— Exercício —
Dê continuidade ao texto sobre a Wunderteam austríaca a partir da última frase apresentada.

— Texto do documento —
>>>

O trabalho nas seleções não é autosuficiente, tem sempre de beber do que é feito nos clubes

A Áustria formou uma seleção extraordinária na década de 30. A Wunderteam era orientada por uma das figuras mais proeminentes da Escola do Danúbio, Hugo Meisl, e contava com a classe do homem de papel Matthias Sindelar. A morte de ambos – o primeiro de ataque cardíaco, o segundo de causas desconhecidas, o que lhe conferiu ainda maior aura de herói – e o Anchluss colocaram um ponto final na corporização das ideias trocadas nos cafés de Viena, a primeira manifestação do que mais tarde se irá chamar futebol total. Antes, foi semifinalista do Campeonato do Mundo de 1934, derrotando pelo caminho o outro maior representante da mesma filosofia, a Hungria.

<<<

— Itens fornecidos —
>>>

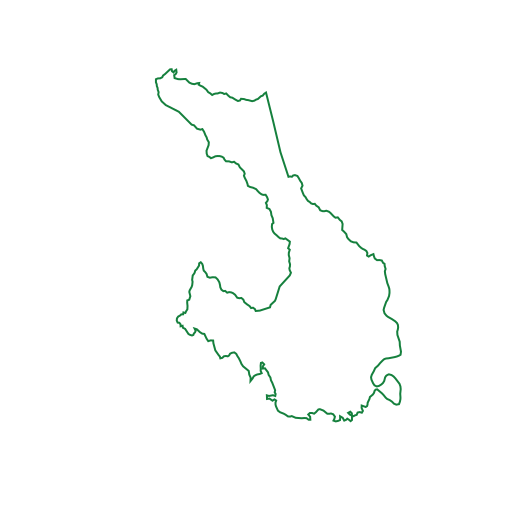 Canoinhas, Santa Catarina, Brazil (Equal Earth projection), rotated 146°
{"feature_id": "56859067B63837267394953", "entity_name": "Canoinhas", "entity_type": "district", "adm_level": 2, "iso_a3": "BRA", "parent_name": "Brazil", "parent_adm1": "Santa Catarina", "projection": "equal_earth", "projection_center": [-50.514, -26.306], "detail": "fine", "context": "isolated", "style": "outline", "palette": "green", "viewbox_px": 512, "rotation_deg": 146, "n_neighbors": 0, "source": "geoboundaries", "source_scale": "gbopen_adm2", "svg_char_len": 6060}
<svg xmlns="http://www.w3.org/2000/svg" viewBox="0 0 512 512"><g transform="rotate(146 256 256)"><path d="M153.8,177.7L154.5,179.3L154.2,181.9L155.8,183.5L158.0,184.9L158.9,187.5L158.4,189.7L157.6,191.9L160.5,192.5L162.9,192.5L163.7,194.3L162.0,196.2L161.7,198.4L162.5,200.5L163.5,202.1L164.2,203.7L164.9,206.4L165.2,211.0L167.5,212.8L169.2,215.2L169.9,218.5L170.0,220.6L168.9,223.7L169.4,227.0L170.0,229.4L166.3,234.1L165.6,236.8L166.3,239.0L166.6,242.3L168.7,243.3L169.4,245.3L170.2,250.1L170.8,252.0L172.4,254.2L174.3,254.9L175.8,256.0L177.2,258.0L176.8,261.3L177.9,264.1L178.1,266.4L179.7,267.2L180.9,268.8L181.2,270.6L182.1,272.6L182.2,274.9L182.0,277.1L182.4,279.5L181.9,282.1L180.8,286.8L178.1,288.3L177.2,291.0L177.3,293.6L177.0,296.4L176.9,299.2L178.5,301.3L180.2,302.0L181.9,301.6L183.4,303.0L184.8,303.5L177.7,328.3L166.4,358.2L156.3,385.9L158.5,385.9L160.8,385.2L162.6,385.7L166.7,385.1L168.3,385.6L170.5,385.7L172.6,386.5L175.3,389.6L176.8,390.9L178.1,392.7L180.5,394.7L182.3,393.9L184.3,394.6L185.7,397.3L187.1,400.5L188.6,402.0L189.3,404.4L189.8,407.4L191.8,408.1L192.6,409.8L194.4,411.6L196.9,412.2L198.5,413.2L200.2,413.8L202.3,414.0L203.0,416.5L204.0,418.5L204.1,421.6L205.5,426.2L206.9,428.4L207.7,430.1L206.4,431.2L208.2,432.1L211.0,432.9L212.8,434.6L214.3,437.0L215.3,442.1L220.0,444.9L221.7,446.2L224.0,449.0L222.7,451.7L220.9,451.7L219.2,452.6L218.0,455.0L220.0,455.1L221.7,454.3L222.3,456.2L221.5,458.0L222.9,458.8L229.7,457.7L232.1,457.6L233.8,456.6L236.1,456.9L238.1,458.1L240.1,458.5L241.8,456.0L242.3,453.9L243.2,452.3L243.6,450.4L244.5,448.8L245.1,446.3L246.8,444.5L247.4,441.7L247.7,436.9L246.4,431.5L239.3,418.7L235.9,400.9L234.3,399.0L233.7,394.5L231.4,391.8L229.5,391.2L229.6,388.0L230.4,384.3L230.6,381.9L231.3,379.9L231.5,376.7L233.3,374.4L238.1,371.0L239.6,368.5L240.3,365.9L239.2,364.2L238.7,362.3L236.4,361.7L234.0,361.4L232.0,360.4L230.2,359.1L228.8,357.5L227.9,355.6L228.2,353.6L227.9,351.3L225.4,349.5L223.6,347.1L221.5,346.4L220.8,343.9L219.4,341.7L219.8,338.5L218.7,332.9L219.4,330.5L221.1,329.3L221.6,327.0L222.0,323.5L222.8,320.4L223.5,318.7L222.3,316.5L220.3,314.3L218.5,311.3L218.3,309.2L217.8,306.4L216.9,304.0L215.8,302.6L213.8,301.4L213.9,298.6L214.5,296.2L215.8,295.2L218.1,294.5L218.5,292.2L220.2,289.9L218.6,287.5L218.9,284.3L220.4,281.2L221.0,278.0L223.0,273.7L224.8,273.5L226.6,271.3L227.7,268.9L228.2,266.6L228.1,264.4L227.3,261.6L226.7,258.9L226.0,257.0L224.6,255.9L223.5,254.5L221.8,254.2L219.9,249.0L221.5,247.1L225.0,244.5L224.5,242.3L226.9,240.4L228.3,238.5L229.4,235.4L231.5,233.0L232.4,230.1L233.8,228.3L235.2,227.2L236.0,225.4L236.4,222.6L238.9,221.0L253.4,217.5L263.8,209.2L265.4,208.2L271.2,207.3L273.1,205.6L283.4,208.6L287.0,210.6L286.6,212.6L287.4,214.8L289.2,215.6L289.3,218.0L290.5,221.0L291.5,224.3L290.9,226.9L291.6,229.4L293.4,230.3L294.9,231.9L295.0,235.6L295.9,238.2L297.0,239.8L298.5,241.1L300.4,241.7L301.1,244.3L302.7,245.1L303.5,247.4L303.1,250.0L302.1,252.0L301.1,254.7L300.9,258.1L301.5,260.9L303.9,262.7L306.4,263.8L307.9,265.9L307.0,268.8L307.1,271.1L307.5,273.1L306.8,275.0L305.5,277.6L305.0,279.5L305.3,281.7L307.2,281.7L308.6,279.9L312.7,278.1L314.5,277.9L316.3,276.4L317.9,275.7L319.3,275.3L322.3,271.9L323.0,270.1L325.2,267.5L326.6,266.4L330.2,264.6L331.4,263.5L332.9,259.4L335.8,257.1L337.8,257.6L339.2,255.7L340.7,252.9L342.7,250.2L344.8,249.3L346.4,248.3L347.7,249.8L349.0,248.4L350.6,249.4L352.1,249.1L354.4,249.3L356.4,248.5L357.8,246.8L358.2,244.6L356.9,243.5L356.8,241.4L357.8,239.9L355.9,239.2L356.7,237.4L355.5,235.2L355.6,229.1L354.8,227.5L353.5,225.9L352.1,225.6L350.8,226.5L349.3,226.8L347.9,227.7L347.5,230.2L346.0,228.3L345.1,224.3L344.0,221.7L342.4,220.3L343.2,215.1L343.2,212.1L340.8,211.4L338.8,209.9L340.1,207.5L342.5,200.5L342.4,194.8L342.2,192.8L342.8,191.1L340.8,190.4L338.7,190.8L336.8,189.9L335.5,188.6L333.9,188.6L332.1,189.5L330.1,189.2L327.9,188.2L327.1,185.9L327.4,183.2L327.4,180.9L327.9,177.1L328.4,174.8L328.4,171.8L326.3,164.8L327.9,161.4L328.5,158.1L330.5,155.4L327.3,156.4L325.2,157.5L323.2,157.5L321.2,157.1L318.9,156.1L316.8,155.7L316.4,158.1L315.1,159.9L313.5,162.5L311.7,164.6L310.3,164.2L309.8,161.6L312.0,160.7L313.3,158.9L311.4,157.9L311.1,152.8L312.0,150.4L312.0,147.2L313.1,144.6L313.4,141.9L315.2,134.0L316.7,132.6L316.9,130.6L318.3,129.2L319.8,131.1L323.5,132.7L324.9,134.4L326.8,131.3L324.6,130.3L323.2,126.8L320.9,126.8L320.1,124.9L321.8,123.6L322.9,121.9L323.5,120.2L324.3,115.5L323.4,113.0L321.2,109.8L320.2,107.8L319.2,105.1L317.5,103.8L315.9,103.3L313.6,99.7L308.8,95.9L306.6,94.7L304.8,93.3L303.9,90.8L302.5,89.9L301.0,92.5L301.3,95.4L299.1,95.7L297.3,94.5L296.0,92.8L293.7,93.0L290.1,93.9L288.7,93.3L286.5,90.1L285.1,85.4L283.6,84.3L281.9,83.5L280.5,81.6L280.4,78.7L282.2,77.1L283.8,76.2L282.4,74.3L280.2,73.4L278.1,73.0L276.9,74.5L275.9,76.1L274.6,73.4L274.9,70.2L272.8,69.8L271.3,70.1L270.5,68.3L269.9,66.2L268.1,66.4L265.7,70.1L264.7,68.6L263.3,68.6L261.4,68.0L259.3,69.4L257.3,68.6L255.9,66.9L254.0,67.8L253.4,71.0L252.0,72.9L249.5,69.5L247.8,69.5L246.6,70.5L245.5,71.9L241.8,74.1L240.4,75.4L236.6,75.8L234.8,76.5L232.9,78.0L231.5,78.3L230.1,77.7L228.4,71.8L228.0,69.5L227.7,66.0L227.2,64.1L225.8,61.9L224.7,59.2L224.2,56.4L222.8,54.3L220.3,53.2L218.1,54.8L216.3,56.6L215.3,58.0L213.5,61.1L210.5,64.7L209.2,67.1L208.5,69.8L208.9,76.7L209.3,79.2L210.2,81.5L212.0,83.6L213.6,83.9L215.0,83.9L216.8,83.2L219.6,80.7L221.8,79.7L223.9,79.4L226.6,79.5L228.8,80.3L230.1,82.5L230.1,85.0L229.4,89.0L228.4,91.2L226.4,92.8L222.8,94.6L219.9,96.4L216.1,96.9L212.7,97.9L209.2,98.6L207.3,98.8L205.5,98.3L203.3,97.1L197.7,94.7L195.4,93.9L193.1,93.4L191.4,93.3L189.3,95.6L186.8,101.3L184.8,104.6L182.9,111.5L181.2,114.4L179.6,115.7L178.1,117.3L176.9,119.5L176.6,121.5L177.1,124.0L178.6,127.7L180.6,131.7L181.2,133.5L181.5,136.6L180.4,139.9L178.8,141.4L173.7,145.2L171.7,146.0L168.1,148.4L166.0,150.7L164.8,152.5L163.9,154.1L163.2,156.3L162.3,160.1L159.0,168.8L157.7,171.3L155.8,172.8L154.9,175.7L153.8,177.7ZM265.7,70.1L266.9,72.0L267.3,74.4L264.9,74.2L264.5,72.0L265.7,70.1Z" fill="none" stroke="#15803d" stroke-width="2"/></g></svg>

<<<
>>>

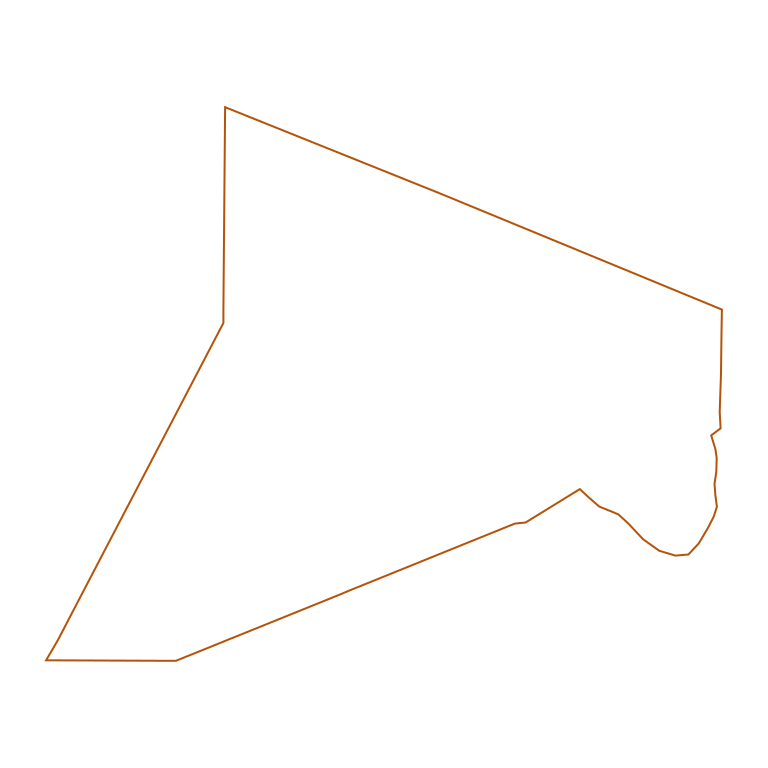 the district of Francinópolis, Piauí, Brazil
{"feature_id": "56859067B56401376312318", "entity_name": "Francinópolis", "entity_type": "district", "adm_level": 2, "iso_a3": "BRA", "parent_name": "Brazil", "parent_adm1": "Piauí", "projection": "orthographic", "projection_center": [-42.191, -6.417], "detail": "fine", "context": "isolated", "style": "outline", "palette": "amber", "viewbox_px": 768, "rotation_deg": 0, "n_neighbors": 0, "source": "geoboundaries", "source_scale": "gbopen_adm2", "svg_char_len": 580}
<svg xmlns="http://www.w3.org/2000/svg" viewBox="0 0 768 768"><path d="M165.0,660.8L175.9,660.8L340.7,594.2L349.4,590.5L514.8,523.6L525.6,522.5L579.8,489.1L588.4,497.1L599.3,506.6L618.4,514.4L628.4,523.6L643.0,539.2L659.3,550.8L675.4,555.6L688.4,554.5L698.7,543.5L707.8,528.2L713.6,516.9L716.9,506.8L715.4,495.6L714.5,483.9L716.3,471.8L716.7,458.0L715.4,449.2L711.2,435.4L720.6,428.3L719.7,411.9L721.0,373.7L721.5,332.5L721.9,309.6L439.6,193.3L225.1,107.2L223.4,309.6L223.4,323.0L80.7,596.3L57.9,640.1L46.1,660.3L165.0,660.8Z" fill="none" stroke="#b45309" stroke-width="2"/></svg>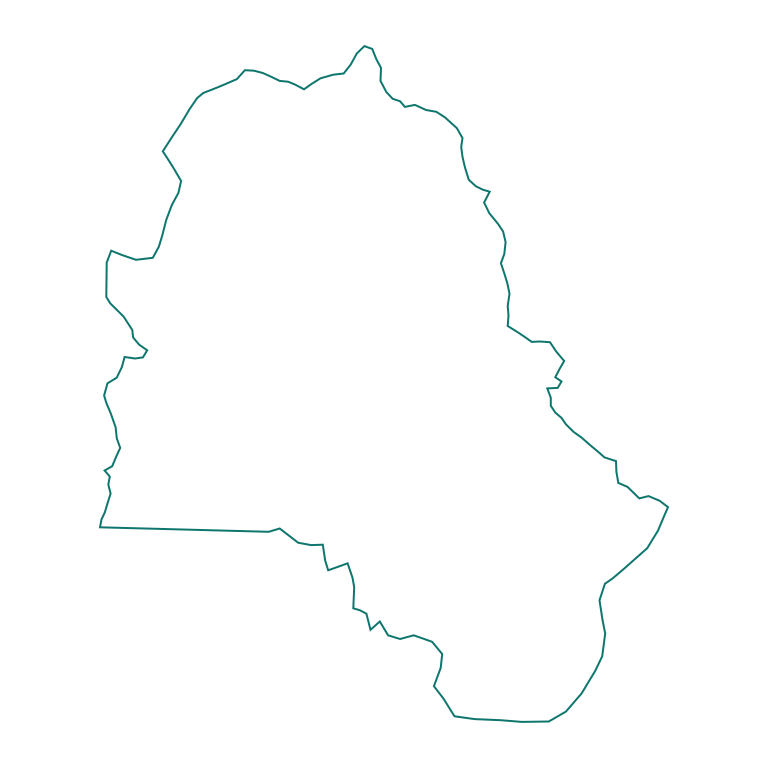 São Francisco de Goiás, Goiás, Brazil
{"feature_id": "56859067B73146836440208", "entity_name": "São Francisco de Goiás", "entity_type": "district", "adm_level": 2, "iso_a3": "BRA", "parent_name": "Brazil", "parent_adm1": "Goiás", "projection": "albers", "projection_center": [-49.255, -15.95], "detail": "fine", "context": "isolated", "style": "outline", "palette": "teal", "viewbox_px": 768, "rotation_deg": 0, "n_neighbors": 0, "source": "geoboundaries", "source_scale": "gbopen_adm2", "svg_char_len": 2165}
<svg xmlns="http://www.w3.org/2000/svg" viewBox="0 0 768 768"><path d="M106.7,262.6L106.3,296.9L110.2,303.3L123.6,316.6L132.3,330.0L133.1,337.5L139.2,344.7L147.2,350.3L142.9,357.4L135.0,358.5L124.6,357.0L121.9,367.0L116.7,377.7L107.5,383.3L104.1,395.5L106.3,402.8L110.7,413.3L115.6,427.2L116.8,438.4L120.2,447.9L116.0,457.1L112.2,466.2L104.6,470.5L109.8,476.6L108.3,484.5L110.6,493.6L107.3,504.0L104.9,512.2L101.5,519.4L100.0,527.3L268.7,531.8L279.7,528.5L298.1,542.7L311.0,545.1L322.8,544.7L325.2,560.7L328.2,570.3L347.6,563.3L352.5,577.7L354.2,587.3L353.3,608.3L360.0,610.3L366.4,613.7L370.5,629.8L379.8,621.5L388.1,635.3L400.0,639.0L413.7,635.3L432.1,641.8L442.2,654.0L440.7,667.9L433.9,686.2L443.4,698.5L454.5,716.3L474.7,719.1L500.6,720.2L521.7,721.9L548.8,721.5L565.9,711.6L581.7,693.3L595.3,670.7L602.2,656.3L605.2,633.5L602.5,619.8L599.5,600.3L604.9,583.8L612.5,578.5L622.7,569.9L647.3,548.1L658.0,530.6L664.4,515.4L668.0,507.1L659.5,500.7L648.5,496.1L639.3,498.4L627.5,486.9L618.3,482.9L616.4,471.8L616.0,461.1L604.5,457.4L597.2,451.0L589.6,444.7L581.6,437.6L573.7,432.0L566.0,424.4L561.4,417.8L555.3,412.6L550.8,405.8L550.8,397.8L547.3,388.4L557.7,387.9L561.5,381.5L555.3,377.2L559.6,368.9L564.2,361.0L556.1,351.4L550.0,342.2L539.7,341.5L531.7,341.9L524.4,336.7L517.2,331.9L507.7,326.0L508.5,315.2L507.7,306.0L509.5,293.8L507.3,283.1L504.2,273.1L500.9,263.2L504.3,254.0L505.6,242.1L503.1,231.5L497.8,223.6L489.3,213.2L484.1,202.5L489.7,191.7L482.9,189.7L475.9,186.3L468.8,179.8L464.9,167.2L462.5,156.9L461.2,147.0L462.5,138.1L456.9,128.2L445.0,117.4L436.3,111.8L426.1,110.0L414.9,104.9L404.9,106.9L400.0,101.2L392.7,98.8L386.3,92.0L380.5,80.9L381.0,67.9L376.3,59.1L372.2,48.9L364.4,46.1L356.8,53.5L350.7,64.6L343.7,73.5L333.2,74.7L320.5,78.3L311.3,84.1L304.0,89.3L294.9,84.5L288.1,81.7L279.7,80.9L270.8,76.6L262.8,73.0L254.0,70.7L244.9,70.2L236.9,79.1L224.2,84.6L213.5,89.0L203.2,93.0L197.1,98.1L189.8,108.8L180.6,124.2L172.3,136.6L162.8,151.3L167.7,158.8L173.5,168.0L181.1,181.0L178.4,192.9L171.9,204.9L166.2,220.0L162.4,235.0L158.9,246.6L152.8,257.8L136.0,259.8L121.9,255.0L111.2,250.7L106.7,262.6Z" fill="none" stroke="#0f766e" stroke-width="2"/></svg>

<<<

— Resposta ao exercício —
O país voltou a mostrar-se ao planeta apenas em 1982, com uma equipa bem menos talentosa, acordando com a Alemanha a desgraça de Gijón para seguir para a segunda fase, mas em 1990 e 1998 já não passou dos grupos. E, no Europeu, só os oitavos de final de 2020 deram sinais de crescimento, confirmados agora com nova presença numa fase final, embora num grupo terrível, que inclui França, Países Baixos e Polónia. Esta terça-feira, em Viena, a Áustria recebeu a Turquia de Kokçu e Calhanoglu, adversária de Portugal, e goleou (6-1). Curiosamente, no banco da Das Team, estava Ralf Rangnick, que muitos reconhecem pelo fracasso no Manchester United.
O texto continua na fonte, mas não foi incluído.